▶ **REQUIRED ACTION**
With the pictures set aside, reproduce each entry precisely as it reads.
=== Section Start ===
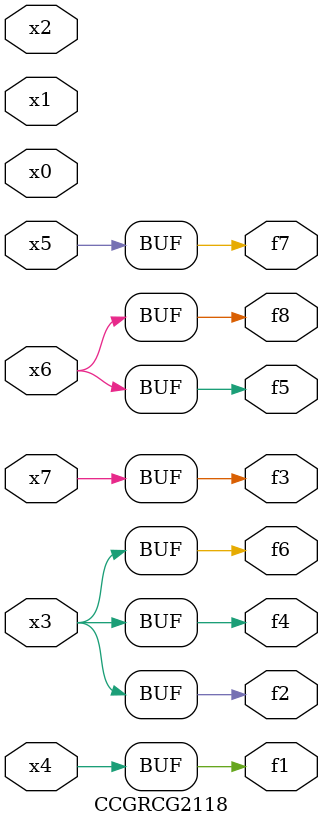
<source format=v>
module CCGRCG2118(
	input x0, x1, x2, x3, x4, x5, x6, x7,
	output f1, f2, f3, f4, f5, f6, f7, f8
);
	assign f1 = x4;
	assign f2 = x3;
	assign f3 = x7;
	assign f4 = x3;
	assign f5 = x6;
	assign f6 = x3;
	assign f7 = x5;
	assign f8 = x6;
endmodule

</source>
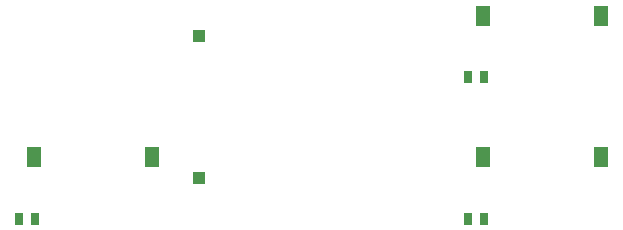
<source format=gbp>
G04*
G04 #@! TF.GenerationSoftware,Altium Limited,Altium Designer,21.7.2 (23)*
G04*
G04 Layer_Color=128*
%FSLAX25Y25*%
%MOIN*%
G70*
G04*
G04 #@! TF.SameCoordinates,CCBFC18A-A892-47F7-AC39-C920CB58EF18*
G04*
G04*
G04 #@! TF.FilePolarity,Positive*
G04*
G01*
G75*
%ADD13R,0.03937X0.03937*%
%ADD32R,0.02835X0.03858*%
%ADD33R,0.04921X0.07087*%
D13*
X120079Y106327D02*
D03*
Y59083D02*
D03*
D32*
X214993Y92714D02*
D03*
X209560D02*
D03*
X214993Y45470D02*
D03*
X209560D02*
D03*
X65387D02*
D03*
X59953D02*
D03*
D33*
X253837Y113136D02*
D03*
X214467D02*
D03*
X253837Y65892D02*
D03*
X214467D02*
D03*
X104231D02*
D03*
X64861D02*
D03*
M02*

</source>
=== Section End ===
▶ **FINAL ANSWER**
<source format=v>
module CCGRCG2118(
	input x0, x1, x2, x3, x4, x5, x6, x7,
	output f1, f2, f3, f4, f5, f6, f7, f8
);
	assign f1 = x4;
	assign f2 = x3;
	assign f3 = x7;
	assign f4 = x3;
	assign f5 = x6;
	assign f6 = x3;
	assign f7 = x5;
	assign f8 = x6;
endmodule

</source>
<source format=gbp>
G04*
G04 #@! TF.GenerationSoftware,Altium Limited,Altium Designer,21.7.2 (23)*
G04*
G04 Layer_Color=128*
%FSLAX25Y25*%
%MOIN*%
G70*
G04*
G04 #@! TF.SameCoordinates,CCBFC18A-A892-47F7-AC39-C920CB58EF18*
G04*
G04*
G04 #@! TF.FilePolarity,Positive*
G04*
G01*
G75*
%ADD13R,0.03937X0.03937*%
%ADD32R,0.02835X0.03858*%
%ADD33R,0.04921X0.07087*%
D13*
X120079Y106327D02*
D03*
Y59083D02*
D03*
D32*
X214993Y92714D02*
D03*
X209560D02*
D03*
X214993Y45470D02*
D03*
X209560D02*
D03*
X65387D02*
D03*
X59953D02*
D03*
D33*
X253837Y113136D02*
D03*
X214467D02*
D03*
X253837Y65892D02*
D03*
X214467D02*
D03*
X104231D02*
D03*
X64861D02*
D03*
M02*

</source>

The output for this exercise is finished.